**Texte à lire**:
+ + + + + + +
Signé Caulaincourt, duc de Vicence.






(Nº 17.) Lettre de M. le duc de Vicence
A Napoléon.

Châtillon, le 8 février 1814.



Sire,

Je reçois seulement la lettre que V. M. m'a fait écrire par M. le duc de Bassano. Je vais porter plainte des retards et des vexations qu'éprouvent les courriers.

Les détails satisfaisants que me donne M. le duc de Bassano sur les troupes que V. M. réunit auprès d'elle me font penser que je ferai bien d'attendre les ordres que je lui ai demandés par ma lettre d'hier.

Je suis, etc.
Signé Caulaincourt, duc de Vicence.






(Nº 18.) Lettre du duc de Vicence
Au prince de Metternich.

Châtillon, le 9 février 1814.



Mon prince,

Je me propose de demander aux plénipotentiaires des cours alliées si la France, en consentant, ainsi qu'ils l'ont demandé, à rentrer dans ses anciennes limites, obtiendra immédiatement un armistice. Si par un tel sacrifice, un armistice peut être sur-le-champ obtenu, je serai prêt à le faire; je serai prêt encore, dans cette supposition, à remettre sur-le-champ une partie des places que ce sacrifice devra nous faire perdre.

J'ignore si les plénipotentiaires des cours alliées sont autorisés à répondre affirmativement à cette question, et s'ils ont des pouvoirs pour conclure cet armistice. S'ils n'en ont pas, personne ne peut autant que V. Exc. contribuer à leur en faire donner; les raisons qui me portent à l'en prier ne me semblent pas tellement particulières à la France, qu'elles ne doivent intéresser qu'elle seule. Je supplie V. Exc. de mettre ma lettre sous les yeux du père de l'impératrice: qu'il voie le sacrifice que nous sommes prêts à faire, et qu'il décide.

Agréez, etc.
Signé Caulaincourt, duc de Vicence.





(Nº 19.) Note des plénipotentiaires alliés.

Châtillon-sur-Seine, le 9 février 1814.

Les soussignés, plénipotentiaires des cours alliées, viennent de recevoir de S. Exc. M. le plénipotentiaire de Russie une communication portant:

Que S. M. l'empereur de Russie ayant jugé à propos de se concerter avec les souverains, ses alliés, sur l'objet des conférences de Châtillon, S. M. a donné ordre à son plénipotentiaire de déclarer qu'elle désire que les conférences soient suspendues jusqu'à ce qu'elle lui ait fait parvenir des instructions ultérieures.

Les soussignés ont l'honneur d'en donner part à M. le plénipotentiaire de France, en prévenant que les conférences ne peuvent rester que pour le moment suspendues. Ils s'empresseront d'informer M. le plénipotentiaire du moment où ils seront mis à même d'en reprendre le cours.

Les soussignés ont l'honneur de présenter en même temps à S. Exc. l'assurance de leur haute considération.

Signé C. A. Razoumowski, Cathcart, comte de
Stadion
, Humboldt, Aberdeen, Charles
Stewart.





(Nº 20.) Lettre de M. le duc de Vicence
A Napoléon.

Châtillon, le 10 février 1814.
+ + + + + + +
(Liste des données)
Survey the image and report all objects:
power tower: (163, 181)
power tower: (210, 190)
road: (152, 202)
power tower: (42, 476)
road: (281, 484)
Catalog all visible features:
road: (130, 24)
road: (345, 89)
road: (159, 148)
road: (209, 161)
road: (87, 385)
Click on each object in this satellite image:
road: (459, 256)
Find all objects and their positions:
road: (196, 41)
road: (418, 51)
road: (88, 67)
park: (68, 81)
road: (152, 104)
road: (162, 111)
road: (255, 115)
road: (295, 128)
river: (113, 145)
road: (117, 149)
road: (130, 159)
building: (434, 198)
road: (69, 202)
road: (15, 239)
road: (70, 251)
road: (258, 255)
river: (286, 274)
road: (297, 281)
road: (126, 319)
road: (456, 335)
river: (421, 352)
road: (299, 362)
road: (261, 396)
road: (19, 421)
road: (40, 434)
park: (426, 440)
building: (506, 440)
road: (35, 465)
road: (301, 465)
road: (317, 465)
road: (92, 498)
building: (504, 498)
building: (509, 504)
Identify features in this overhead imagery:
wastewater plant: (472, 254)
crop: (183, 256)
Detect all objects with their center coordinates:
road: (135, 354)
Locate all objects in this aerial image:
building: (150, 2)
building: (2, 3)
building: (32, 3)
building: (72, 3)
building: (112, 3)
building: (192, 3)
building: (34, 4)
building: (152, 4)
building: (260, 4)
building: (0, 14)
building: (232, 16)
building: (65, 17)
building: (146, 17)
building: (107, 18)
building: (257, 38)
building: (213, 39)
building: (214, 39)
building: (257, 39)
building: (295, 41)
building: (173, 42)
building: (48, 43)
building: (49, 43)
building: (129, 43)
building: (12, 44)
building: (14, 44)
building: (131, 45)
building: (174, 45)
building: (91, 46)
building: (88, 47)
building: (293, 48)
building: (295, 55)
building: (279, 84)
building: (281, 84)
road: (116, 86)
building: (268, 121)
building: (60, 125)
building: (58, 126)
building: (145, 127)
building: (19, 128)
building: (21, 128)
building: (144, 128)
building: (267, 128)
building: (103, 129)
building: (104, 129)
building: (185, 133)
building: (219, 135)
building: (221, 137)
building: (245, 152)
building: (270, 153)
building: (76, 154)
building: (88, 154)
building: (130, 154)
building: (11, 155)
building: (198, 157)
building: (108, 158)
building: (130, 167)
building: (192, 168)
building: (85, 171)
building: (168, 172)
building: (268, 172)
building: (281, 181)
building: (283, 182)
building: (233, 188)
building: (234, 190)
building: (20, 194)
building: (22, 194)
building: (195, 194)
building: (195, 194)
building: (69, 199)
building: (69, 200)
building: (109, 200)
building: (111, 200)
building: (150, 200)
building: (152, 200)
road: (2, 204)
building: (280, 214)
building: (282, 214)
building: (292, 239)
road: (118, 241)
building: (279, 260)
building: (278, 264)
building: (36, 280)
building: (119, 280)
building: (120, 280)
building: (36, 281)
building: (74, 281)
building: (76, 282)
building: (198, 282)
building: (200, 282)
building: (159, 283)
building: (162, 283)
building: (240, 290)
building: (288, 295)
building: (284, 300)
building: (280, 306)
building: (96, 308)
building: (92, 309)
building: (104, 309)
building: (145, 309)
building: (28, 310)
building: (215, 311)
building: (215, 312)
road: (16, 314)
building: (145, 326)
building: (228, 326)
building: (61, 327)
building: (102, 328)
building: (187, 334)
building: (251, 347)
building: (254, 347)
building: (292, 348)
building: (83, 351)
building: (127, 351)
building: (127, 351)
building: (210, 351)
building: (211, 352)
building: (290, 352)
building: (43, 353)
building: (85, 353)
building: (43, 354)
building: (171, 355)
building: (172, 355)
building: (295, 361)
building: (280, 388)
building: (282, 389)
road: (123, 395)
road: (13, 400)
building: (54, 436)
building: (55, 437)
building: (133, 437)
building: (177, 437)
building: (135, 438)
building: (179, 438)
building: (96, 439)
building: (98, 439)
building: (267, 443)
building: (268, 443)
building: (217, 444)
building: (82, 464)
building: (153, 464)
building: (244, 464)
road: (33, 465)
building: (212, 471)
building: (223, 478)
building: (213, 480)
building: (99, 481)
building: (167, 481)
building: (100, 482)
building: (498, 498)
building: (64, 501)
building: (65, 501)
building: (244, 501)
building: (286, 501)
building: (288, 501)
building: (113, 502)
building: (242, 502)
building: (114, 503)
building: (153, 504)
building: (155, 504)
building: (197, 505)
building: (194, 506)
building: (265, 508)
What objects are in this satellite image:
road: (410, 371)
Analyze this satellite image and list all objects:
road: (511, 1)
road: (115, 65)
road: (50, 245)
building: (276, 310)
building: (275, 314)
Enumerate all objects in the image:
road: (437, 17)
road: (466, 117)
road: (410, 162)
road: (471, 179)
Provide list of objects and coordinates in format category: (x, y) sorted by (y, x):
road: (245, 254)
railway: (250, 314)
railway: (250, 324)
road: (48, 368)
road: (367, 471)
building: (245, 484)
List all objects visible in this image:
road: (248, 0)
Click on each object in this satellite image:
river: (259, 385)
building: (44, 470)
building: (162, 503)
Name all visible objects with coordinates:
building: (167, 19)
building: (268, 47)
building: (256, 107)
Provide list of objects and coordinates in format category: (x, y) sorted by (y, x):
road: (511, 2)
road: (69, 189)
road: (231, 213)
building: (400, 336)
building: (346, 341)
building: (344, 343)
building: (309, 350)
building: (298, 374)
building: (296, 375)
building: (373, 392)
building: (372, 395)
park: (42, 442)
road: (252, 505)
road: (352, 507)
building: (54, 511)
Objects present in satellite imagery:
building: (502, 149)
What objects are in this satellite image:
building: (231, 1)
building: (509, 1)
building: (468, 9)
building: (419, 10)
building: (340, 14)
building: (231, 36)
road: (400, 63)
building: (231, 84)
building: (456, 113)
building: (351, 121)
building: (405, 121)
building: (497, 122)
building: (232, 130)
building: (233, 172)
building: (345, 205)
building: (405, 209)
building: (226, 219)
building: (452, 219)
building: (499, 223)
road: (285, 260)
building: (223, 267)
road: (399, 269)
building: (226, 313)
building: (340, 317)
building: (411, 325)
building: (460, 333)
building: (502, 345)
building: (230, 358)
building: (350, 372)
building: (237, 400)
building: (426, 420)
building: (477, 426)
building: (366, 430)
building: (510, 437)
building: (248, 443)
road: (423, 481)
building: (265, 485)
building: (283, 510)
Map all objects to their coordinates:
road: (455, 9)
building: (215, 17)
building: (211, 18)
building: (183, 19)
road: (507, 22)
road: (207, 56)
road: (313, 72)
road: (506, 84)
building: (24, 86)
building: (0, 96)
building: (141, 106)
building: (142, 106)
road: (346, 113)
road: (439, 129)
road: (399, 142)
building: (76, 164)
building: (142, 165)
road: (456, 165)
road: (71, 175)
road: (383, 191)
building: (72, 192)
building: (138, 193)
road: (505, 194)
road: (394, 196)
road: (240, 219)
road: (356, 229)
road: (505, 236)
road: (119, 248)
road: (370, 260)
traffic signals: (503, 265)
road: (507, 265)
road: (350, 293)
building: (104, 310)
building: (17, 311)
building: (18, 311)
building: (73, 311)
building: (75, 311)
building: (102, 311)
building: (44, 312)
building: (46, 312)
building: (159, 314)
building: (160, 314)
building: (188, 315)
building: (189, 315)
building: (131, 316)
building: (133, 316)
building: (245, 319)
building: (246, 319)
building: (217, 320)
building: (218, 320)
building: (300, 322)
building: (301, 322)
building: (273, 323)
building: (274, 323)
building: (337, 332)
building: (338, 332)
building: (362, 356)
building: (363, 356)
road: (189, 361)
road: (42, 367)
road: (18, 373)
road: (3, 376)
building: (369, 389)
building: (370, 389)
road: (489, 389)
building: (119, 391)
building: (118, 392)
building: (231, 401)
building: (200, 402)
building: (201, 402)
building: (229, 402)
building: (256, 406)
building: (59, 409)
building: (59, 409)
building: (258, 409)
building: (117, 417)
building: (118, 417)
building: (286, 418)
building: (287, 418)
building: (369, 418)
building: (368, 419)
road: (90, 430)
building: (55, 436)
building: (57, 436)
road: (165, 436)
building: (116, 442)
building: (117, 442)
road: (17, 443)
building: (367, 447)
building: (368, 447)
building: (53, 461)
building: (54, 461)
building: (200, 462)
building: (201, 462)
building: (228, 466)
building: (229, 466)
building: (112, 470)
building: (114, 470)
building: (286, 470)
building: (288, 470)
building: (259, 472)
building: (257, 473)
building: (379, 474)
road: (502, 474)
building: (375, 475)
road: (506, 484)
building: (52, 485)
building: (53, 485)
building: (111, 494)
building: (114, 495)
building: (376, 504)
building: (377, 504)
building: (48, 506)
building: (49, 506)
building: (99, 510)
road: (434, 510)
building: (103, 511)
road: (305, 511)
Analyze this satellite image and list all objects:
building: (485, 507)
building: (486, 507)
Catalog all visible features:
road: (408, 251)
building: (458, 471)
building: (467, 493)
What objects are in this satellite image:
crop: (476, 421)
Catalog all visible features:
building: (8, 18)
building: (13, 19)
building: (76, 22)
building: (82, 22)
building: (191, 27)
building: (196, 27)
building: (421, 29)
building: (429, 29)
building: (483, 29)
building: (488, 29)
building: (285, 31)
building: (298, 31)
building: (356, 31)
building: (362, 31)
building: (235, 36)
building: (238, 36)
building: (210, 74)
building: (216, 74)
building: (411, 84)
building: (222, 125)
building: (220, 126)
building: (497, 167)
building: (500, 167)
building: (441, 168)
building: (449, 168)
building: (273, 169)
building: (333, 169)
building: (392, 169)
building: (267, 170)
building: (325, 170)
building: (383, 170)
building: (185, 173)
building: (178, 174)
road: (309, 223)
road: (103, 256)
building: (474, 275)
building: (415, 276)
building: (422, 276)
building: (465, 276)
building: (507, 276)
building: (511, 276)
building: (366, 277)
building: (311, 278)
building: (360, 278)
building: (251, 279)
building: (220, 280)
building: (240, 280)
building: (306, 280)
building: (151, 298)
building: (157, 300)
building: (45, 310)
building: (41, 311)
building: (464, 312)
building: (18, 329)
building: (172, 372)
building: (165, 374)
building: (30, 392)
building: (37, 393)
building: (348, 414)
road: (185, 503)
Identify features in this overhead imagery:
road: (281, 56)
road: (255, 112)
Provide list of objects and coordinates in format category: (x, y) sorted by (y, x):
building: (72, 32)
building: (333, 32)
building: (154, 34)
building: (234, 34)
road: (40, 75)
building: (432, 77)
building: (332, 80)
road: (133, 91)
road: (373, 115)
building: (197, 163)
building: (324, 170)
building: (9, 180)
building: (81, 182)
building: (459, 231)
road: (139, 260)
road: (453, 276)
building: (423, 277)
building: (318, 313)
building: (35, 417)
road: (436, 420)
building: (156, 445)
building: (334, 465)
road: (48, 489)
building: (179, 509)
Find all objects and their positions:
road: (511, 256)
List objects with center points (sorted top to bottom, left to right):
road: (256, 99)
+ + + + + + +
**Petits défis**:
[a] Citez le texte en commençant par « Que S. M. l'empereur » et en terminant par « reprendre le cours. ».
[b] Selon le texte, de quelle ville et de quel jour est datée la note des plénipotentiaires alliés ?
[c] D'après le texte, pourquoi les conférences de Châtillon sont-elles suspendues ?
Servez-vous uniquement du texte.

**Réponses**:
[a]
Que S. M. l'empereur de Russie ayant jugé à propos de se concerter avec les souverains, ses alliés, sur l'objet des conférences de Châtillon, S. M. a donné ordre à son plénipotentiaire de déclarer qu'elle désire que les conférences soient suspendues jusqu'à ce qu'elle lui ait fait parvenir des instructions ultérieures.

Les soussignés ont l'honneur d'en donner part à M. le plénipotentiaire de France, en prévenant que les conférences ne peuvent rester que pour le moment suspendues. Ils s'empresseront d'informer M. le plénipotentiaire du moment où ils seront mis à même d'en reprendre le cours.

[b] De Châtillon-sur-Seine, le 9 février 1814.

[c] L'empereur de Russie a jugé bon de se concerter avec les souverains ses alliés sur l'objet des conférences. Il souhaite donc qu'elles soient suspendues jusqu'à ce qu'il ait envoyé de nouvelles instructions à son plénipotentiaire.